Em geral, se a sua política de PTO cumprir as suas obrigações relativas a licenças médicas remuneradas, não terá de conceder dias adicionais de licença médica remunerada, mesmo que o funcionário utilize todo o tempo de férias a que tem direito. A dificuldade em cumprir a legislação reside em garantir que a política satisfaz os requisitos aplicáveis em matéria de taxa de acumulação, transferência e notificação.
É claro que é fundamental que a política seja aplicada de forma consistente para evitar reclamações de retaliação. Por isso, é necessário que haja um bom treinamento para os supervisores. Vale ressaltar que o estado de Washington é uma jurisdição particularmente difícil, com leis locais conflitantes sobre licença médica remunerada em vigor em Seattle, Tacoma e SeaTac (setores de hotelaria e transporte), o que pode justificar um suplemento estadual próprio para empregadores multinacionais.
Opção 2: Considere o front-loading.
Muitas leis relativas à licença médica remunerada oferecem a opção de antecipar a licença médica anual no início de cada ano. Antecipar a licença é a solução?

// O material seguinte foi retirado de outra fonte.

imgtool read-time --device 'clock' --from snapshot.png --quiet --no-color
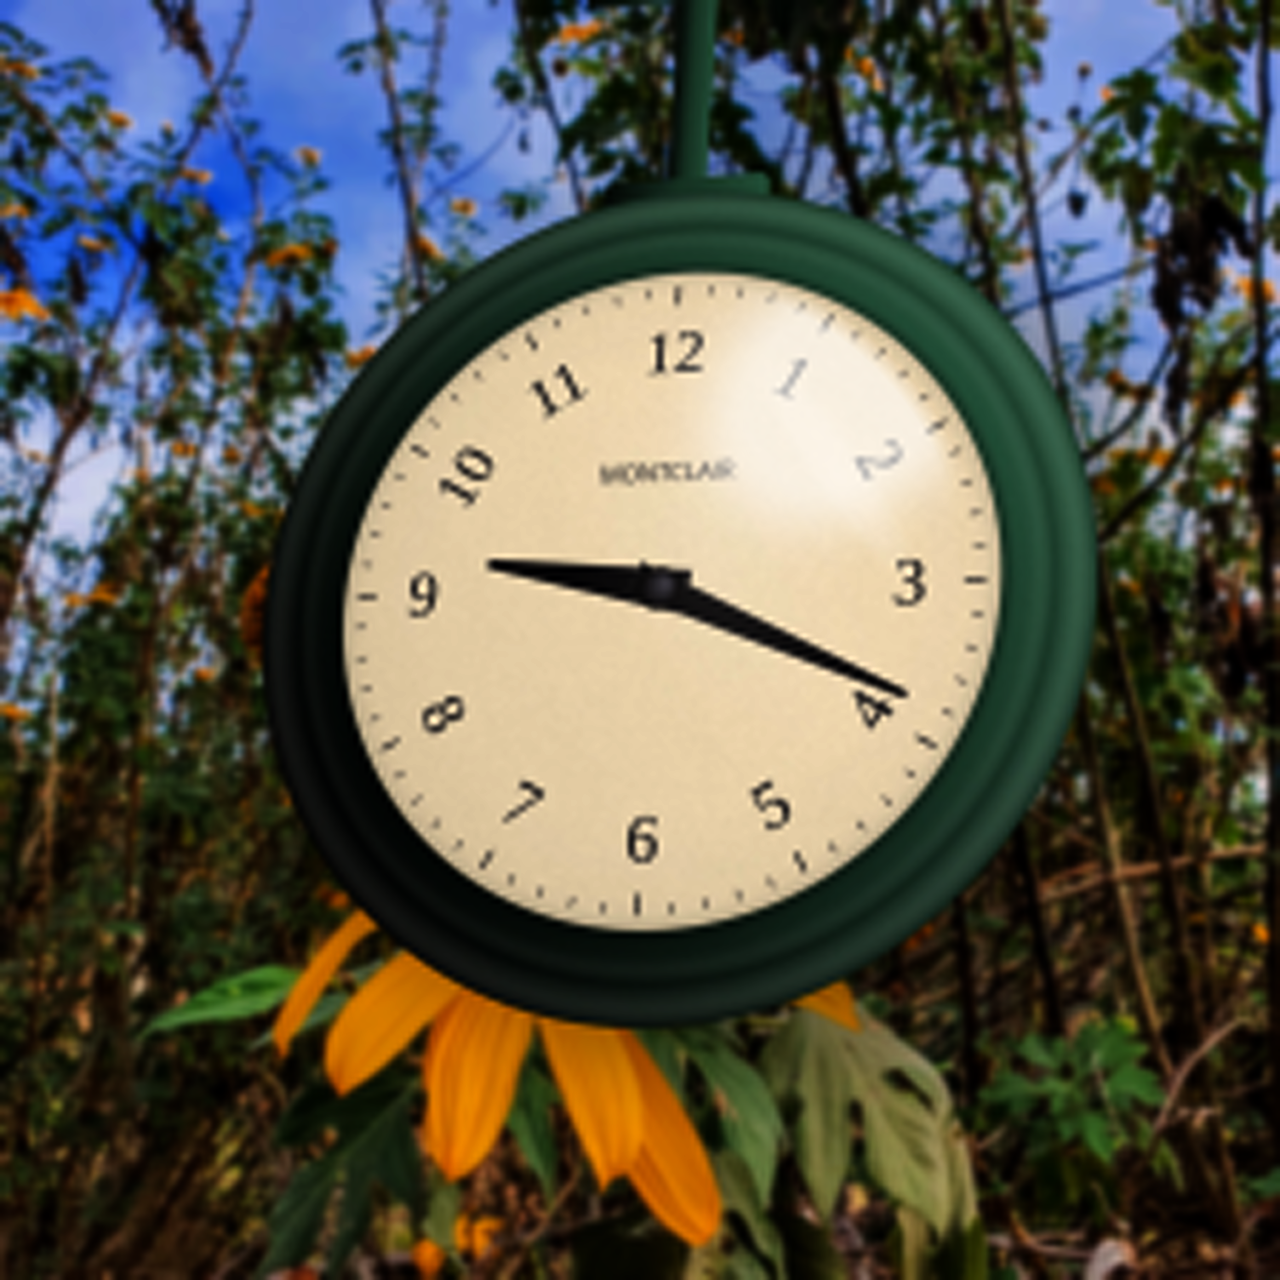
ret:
9:19
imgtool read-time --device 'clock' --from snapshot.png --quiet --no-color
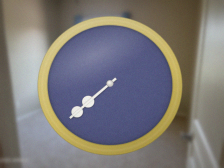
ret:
7:38
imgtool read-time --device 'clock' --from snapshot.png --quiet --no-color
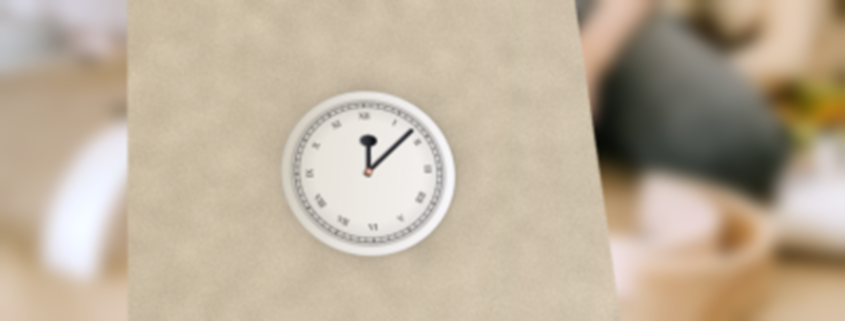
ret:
12:08
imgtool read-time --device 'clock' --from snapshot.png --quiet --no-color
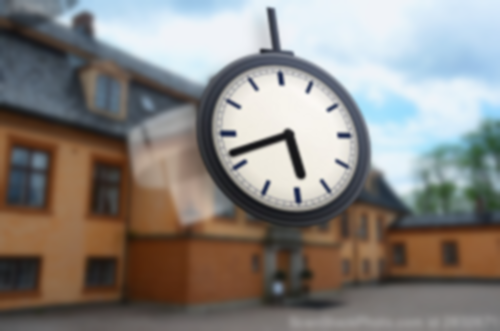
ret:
5:42
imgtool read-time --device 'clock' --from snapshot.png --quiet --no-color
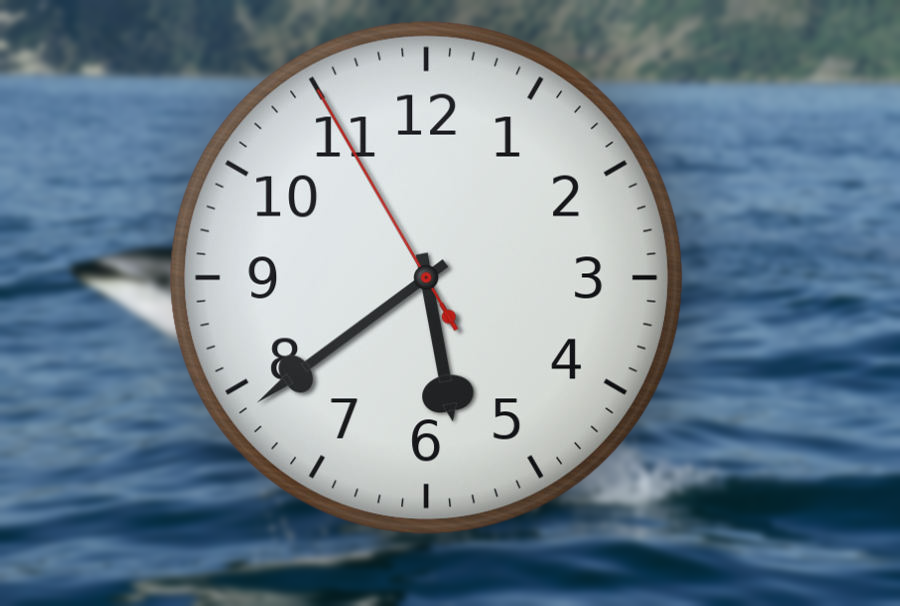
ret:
5:38:55
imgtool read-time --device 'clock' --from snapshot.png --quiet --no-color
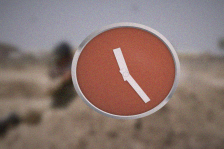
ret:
11:24
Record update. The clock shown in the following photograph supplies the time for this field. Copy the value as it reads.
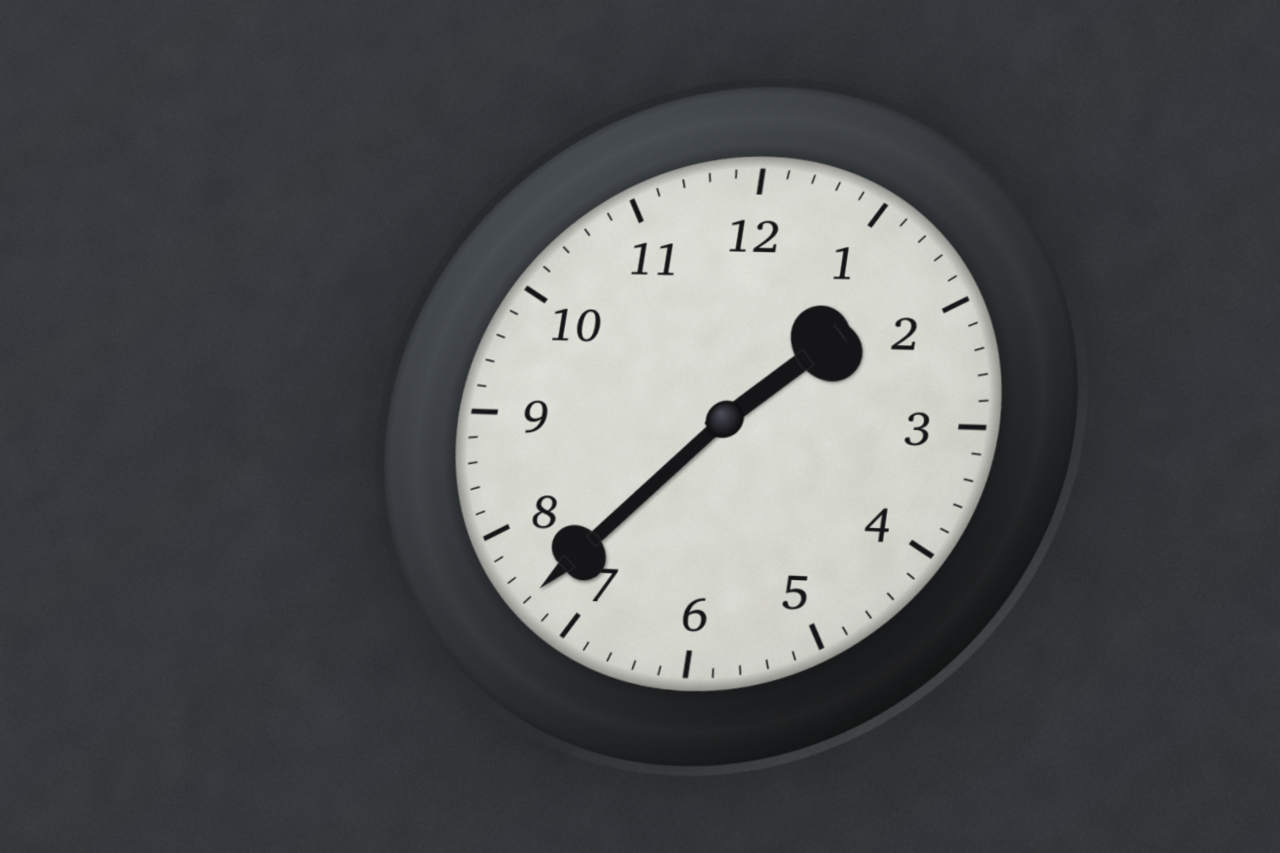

Para empregadores com uma força de trabalho significativa que é a tempo parcial ou temporária, existe a preocupação de que um funcionário utilize o seu tempo antecipado no início do ano apenas para se demitir no dia seguinte. Por outro lado, para empregadores com uma força de trabalho sem muita rotatividade, o front-loading pode proporcionar a facilidade administrativa necessária, uma vez que não é necessário controlar o tempo de baixa por doença acumulado para cada funcionário. Embora o front-loading pareça ser uma opção viável para muitas jurisdições, representa um desafio para os empregadores com funcionários no estado de Washington.
Para estar em conformidade com a lei de Washington, o empregador deve antecipar o montante da licença médica remunerada que o funcionário teria recebido à razão de uma hora de licença por cada 40 horas trabalhadas. Se o empregador não souber esse montante antecipadamente, é difícil calcular o montante da licença com certeza. Além disso, de acordo com a lei de Washington, a antecipação não isenta os empregadores da exigência de transferência, como acontece em outras jurisdições. Da mesma forma, os empregadores de Nova Jérsia não podem evitar as disposições de transferência antecipando o pagamento. Em vez disso, é oferecida aos funcionários a opção de transferir qualquer licença médica não utilizada ou receber o pagamento integral do valor da licença médica não utilizada.
De modo geral, essas políticas têm o potencial de ser muito frustrantes. É fácil para os funcionários abusarem dessas políticas, tirando folga no último minuto e alegando que é por um motivo coberto. Ao criar ou atualizar políticas de licença remunerada, os empregadores são incentivados a consultar um advogado trabalhista para traçar um caminho que maximize o objetivo comercial de facilidade administrativa e garanta a conformidade com a miríade de obrigações potenciais relacionadas à licença médica remunerada.